> INSTRUCTIONS TO FOLLOW: Copy out the text of all the records below word for word, line by line. Leave out the picture markers.

------------------------------

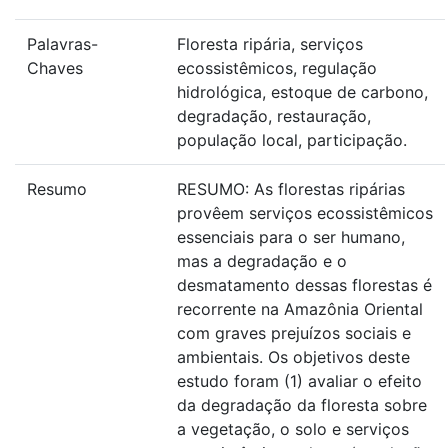
Palavras-
Floresta ripária, serviços
Chaves
ecossistêmicos, regulação
hidrológica, estoque de carbono,
degradação, restauração,
população local, participação.
Resumo
RESUMO: As florestas ripárias
provêem serviços ecossistêmicos
essenciais para o ser humano,
mas a degradação e o
desmatamento dessas florestas é
recorrente na Amazônia Oriental
com graves prejuízos sociais e
ambientais. Os objetivos deste
estudo foram (1) avaliar o efeito
da degradação da floresta sobre
a vegetação, o solo e serviços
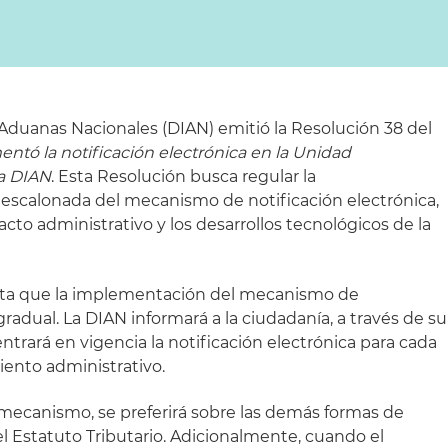
Aduanas Nacionales (DIAN) emitió la Resolución 38 del
ntó la notificación electrónica en la Unidad
la DIAN
. Esta Resolución busca regular la
escalonada del mecanismo de notificación electrónica,
acto administrativo y los desarrollos tecnológicos de la
nta que la implementación del mecanismo de
gradual. La DIAN informará a la ciudadanía, a través de su
ntrará en vigencia la notificación electrónica para cada
iento administrativo.
mecanismo, se preferirá sobre las demás formas de
el Estatuto Tributario. Adicionalmente, cuando el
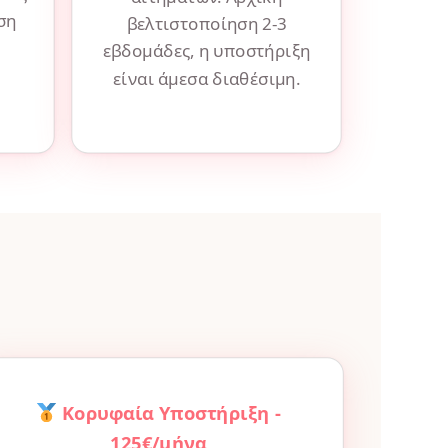
ση
βελτιστοποίηση 2-3
εβδομάδες, η υποστήριξη
είναι άμεσα διαθέσιμη.
Κορυφαία Υποστήριξη -
125€/μήνα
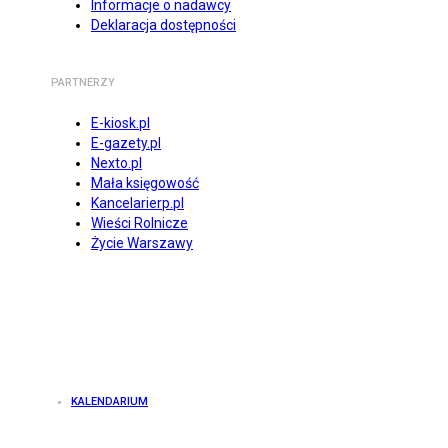
Informacje o nadawcy
Deklaracja dostępności
PARTNERZY
E-kiosk.pl
E-gazety.pl
Nexto.pl
Mała księgowość
Kancelarierp.pl
Wieści Rolnicze
Życie Warszawy
KALENDARIUM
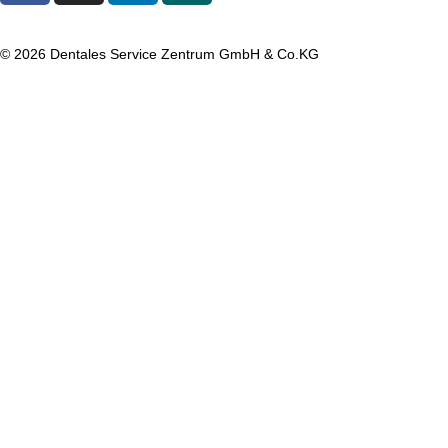
© 2026 Dentales Service Zentrum GmbH & Co.KG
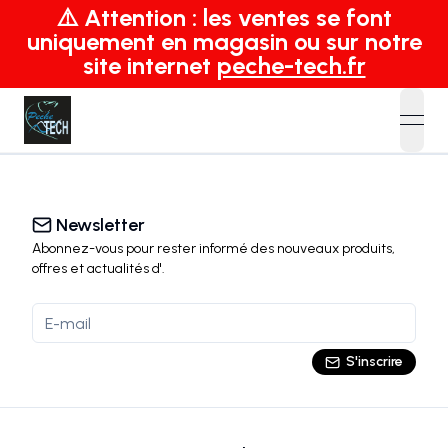
⚠️ Attention : les ventes se font
uniquement en magasin ou sur notre
site internet
peche-tech.fr
open
Newsletter
Abonnez-vous pour rester informé des nouveaux produits,
offres et actualités
d'
.
S'inscrire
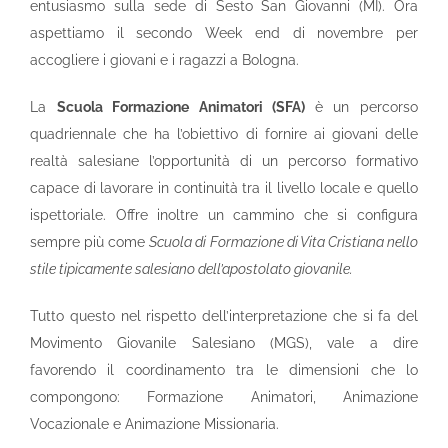
entusiasmo sulla sede di Sesto San Giovanni (MI). Ora
aspettiamo il secondo Week end di novembre per
accogliere i giovani e i ragazzi a Bologna.
La
Scuola Formazione Animatori (SFA)
è un percorso
quadriennale che ha l’obiettivo di fornire ai giovani delle
realtà salesiane l’opportunità di un percorso formativo
capace di lavorare in continuità tra il livello locale e quello
ispettoriale.
Offre inoltre un cammino che si configura
sempre più come
Scuola di Formazione di Vita Cristiana nello
stile tipicamente salesiano dell’apostolato giovanile.
Tutto questo nel rispetto dell’interpretazione che si fa del
Movimento Giovanile Salesiano (MGS), vale a dire
favorendo il coordinamento tra le dimensioni che lo
compongono: Formazione Animatori, Animazione
Vocazionale e Animazione Missionaria.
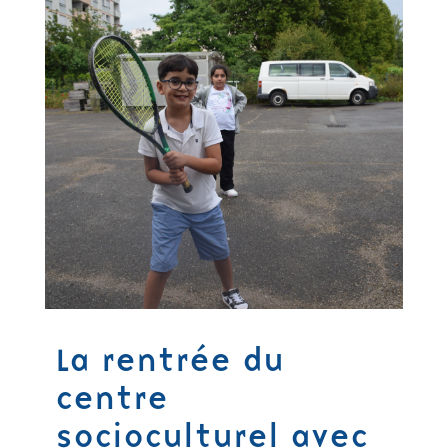
La rentrée du
centre
socioculturel avec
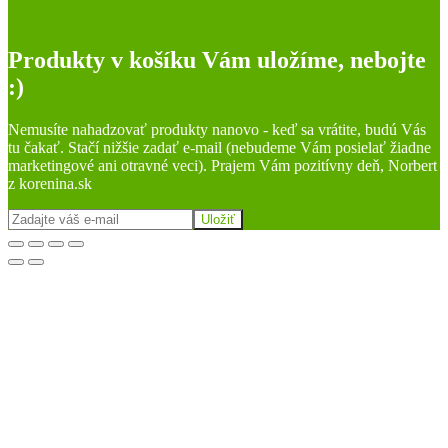
Produkty v košíku Vám uložíme, nebojte
:)
Nemusíte nahadzovať produkty nanovo - keď sa vrátite, budú Vás
tu čakať. Stačí nižšie zadať e-mail (nebudeme Vám posielať žiadne
marketingové ani otravné veci). Prajem Vám pozitívny deň, Norbert
z korenina.sk
Uložiť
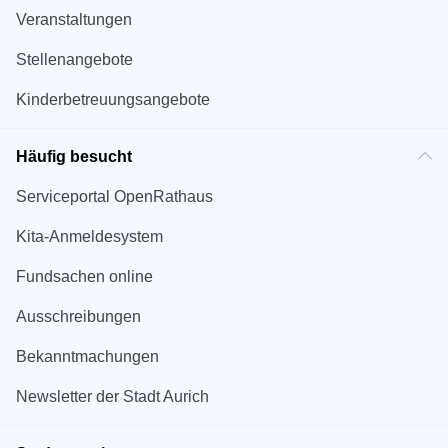
Veranstaltungen
Stellenangebote
Kinderbetreuungsangebote
Häufig besucht
Serviceportal OpenRathaus
Kita-Anmeldesystem
Fundsachen online
Ausschreibungen
Bekanntmachungen
Newsletter der Stadt Aurich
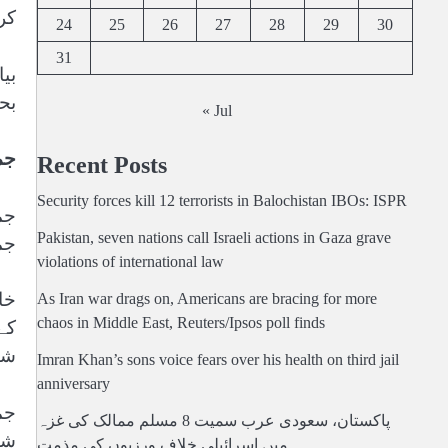
کر
24
25
26
27
28
29
30
31
بح
« Jul
جم
Recent Posts
Security forces kill 12 terrorists in Balochistan IBOs: ISPR
Pakistan, seven nations call Israeli actions in Gaza grave
جم
violations of international law
خا
As Iran war drags on, Americans are bracing for more
chaos in Middle East, Reuters/Ipsos poll finds
شد
Imran Khan’s sons voice fears over his health on third jail
anniversary
جم
پاکستان، سعودی عرب سمیت 8 مسلم ممالک کی غزہ
شدت 
میں اسرائیلی خلاف ورزیوں کی مذمت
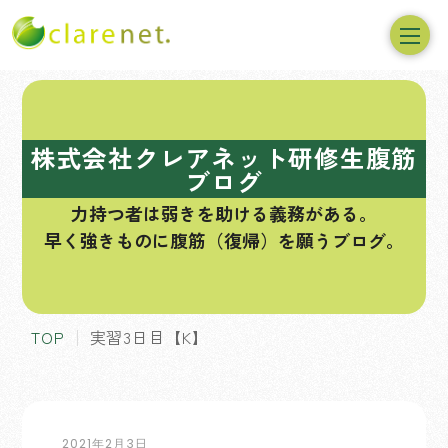
コ
ン
テ
株式会社クレアネット研修生腹筋
ン
ブログ
ツ
力持つ者は弱きを助ける義務がある。
へ
早く強きものに腹筋（復帰）を願うブログ。
ス
キ
ッ
プ
TOP
実習3日目【K】
2021年2月3日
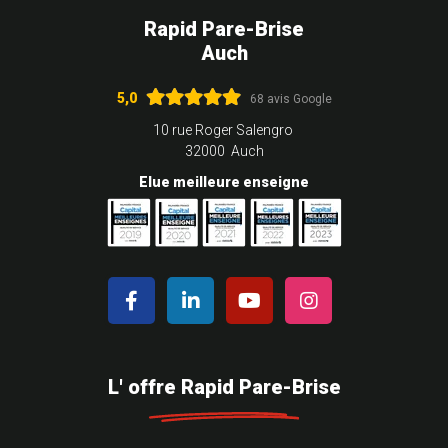
Rapid Pare-Brise
Auch
5,0
68 avis Google
10 rue Roger Salengro
32000 Auch
Elue meilleure enseigne
L' offre Rapid Pare-Brise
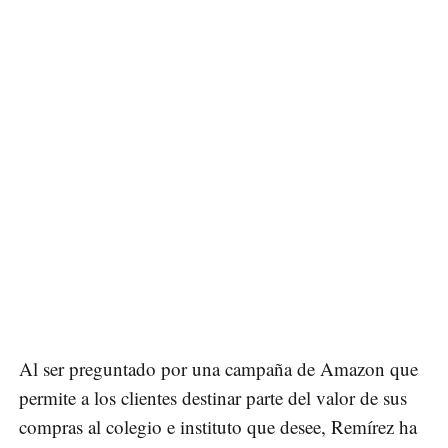
Al ser preguntado por una campaña de Amazon que
permite a los clientes destinar parte del valor de sus
compras al colegio e instituto que desee, Remírez ha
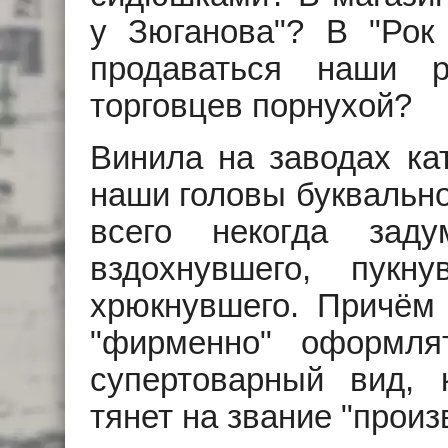
у Зюганова"? В "Рок
продаваться наши 
торговцев порнухой?
Винила на заводах кат
наши головы буквальн
всего некогда задум
вздохнувшего, пукну
хрюкнувшего. Причём
"фирменно" оформля
супертоварный вид, 
тянет на звание "произ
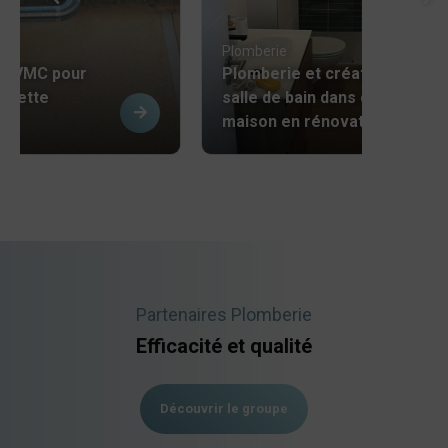
Plomberie
ne VMC pour
Plomberie et création de
e cette
salle de bain dans cette
maison en rénovation
Partenaires Plomberie
Efficacité et qualité
Découvrir le groupe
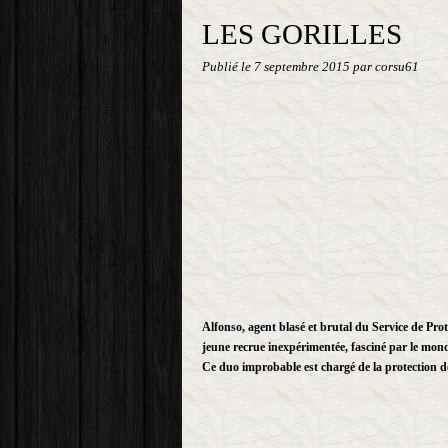
LES GORILLES
Publié le
7 septembre 2015
par corsu61
Alfonso, agent blasé et brutal du Service de Prot
jeune recrue inexpérimentée, fasciné par le mon
Ce duo improbable est chargé de la protection de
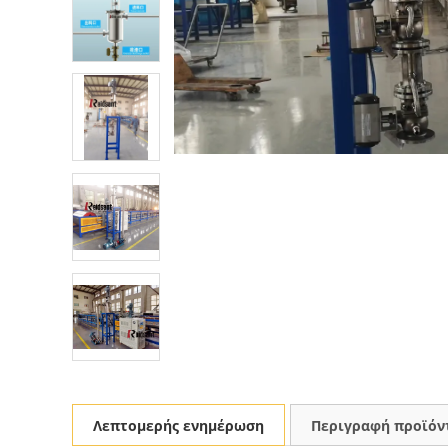
Λεπτομερής ενημέρωση
Περιγραφή προϊόν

------------------------------

> TASK ANSWER:
Palavras-
Floresta ripária, serviços
Chaves
ecossistêmicos, regulação
hidrológica, estoque de carbono,
degradação, restauração,
população local, participação.
Resumo
RESUMO: As florestas ripárias
provêem serviços ecossistêmicos
essenciais para o ser humano,
mas a degradação e o
desmatamento dessas florestas é
recorrente na Amazônia Oriental
com graves prejuízos sociais e
ambientais. Os objetivos deste
estudo foram (1) avaliar o efeito
da degradação da floresta sobre
a vegetação, o solo e serviços
Aduanas Nacionales (DIAN) emitió la Resolución 38 del
ntó la notificación electrónica en la Unidad
la DIAN
. Esta Resolución busca regular la
escalonada del mecanismo de notificación electrónica,
acto administrativo y los desarrollos tecnológicos de la
nta que la implementación del mecanismo de
gradual. La DIAN informará a la ciudadanía, a través de su
ntrará en vigencia la notificación electrónica para cada
iento administrativo.
mecanismo, se preferirá sobre las demás formas de
el Estatuto Tributario. Adicionalmente, cuando el
ση
βελτιστοποίηση 2-3
εβδομάδες, η υποστήριξη
είναι άμεσα διαθέσιμη.
Κορυφαία Υποστήριξη -
125€/μήνα
Informacje o nadawcy
Deklaracja dostępności
PARTNERZY
E-kiosk.pl
E-gazety.pl
Nexto.pl
Mała księgowość
Kancelarierp.pl
Wieści Rolnicze
Życie Warszawy
KALENDARIUM
© 2026 Dentales Service Zentrum GmbH & Co.KG
⚠️ Attention : les ventes se font
uniquement en magasin ou sur notre
site internet
peche-tech.fr
open
Newsletter
Abonnez-vous pour rester informé des nouveaux produits,
offres et actualités
d'
.
S'inscrire
entusiasmo sulla sede di Sesto San Giovanni (MI). Ora
aspettiamo il secondo Week end di novembre per
accogliere i giovani e i ragazzi a Bologna.
La
Scuola Formazione Animatori (SFA)
è un percorso
quadriennale che ha l’obiettivo di fornire ai giovani delle
realtà salesiane l’opportunità di un percorso formativo
capace di lavorare in continuità tra il livello locale e quello
ispettoriale.
Offre inoltre un cammino che si configura
sempre più come
Scuola di Formazione di Vita Cristiana nello
stile tipicamente salesiano dell’apostolato giovanile.
Tutto questo nel rispetto dell’interpretazione che si fa del
Movimento Giovanile Salesiano (MGS), vale a dire
favorendo il coordinamento tra le dimensioni che lo
compongono: Formazione Animatori, Animazione
Vocazionale e Animazione Missionaria.
La rentrée du
centre
socioculturel avec
Produkty v košíku Vám uložíme, nebojte
:)
Nemusíte nahadzovať produkty nanovo - keď sa vrátite, budú Vás
tu čakať. Stačí nižšie zadať e-mail (nebudeme Vám posielať žiadne
marketingové ani otravné veci). Prajem Vám pozitívny deň, Norbert
z korenina.sk
Uložiť
Veranstaltungen
Stellenangebote
Kinderbetreuungsangebote
Häufig besucht
Serviceportal OpenRathaus
Kita-Anmeldesystem
Fundsachen online
Ausschreibungen
Bekanntmachungen
Newsletter der Stadt Aurich
کر
24
25
26
27
28
29
30
31
بح
« Jul
جم
Recent Posts
Security forces kill 12 terrorists in Balochistan IBOs: ISPR
Pakistan, seven nations call Israeli actions in Gaza grave
جم
violations of international law
خا
As Iran war drags on, Americans are bracing for more
chaos in Middle East, Reuters/Ipsos poll finds
شد
Imran Khan’s sons voice fears over his health on third jail
anniversary
جم
پاکستان، سعودی عرب سمیت 8 مسلم ممالک کی غزہ
شدت 
میں اسرائیلی خلاف ورزیوں کی مذمت
コ
ン
テ
株式会社クレアネット研修生腹筋
ン
ブログ
ツ
力持つ者は弱きを助ける義務がある。
へ
早く強きものに腹筋（復帰）を願うブログ。
ス
キ
ッ
プ
TOP
実習3日目【K】
2021年2月3日
Rapid Pare-Brise
Auch
5,0
68 avis Google
10 rue Roger Salengro
32000 Auch
Elue meilleure enseigne
L' offre Rapid Pare-Brise
Al ser preguntado por una campaña de Amazon que
permite a los clientes destinar parte del valor de sus
compras al colegio e instituto que desee, Remírez ha
у Зюганова"? В "Рок
продаваться наши 
торговцев порнухой?
Винила на заводах кат
наши головы буквальн
всего некогда задум
вздохнувшего, пукну
хрюкнувшего. Причём
"фирменно" оформля
супертоварный вид, 
тянет на звание "произ
Plomberie
ne VMC pour
Plomberie et création de
e cette
salle de bain dans cette
maison en rénovation
Partenaires Plomberie
Efficacité et qualité
Découvrir le groupe
LES GORILLES
Publié le
7 septembre 2015
par corsu61
Alfonso, agent blasé et brutal du Service de Prot
jeune recrue inexpérimentée, fasciné par le mon
Ce duo improbable est chargé de la protection de
Λεπτομερής ενημέρωση
Περιγραφή προϊόν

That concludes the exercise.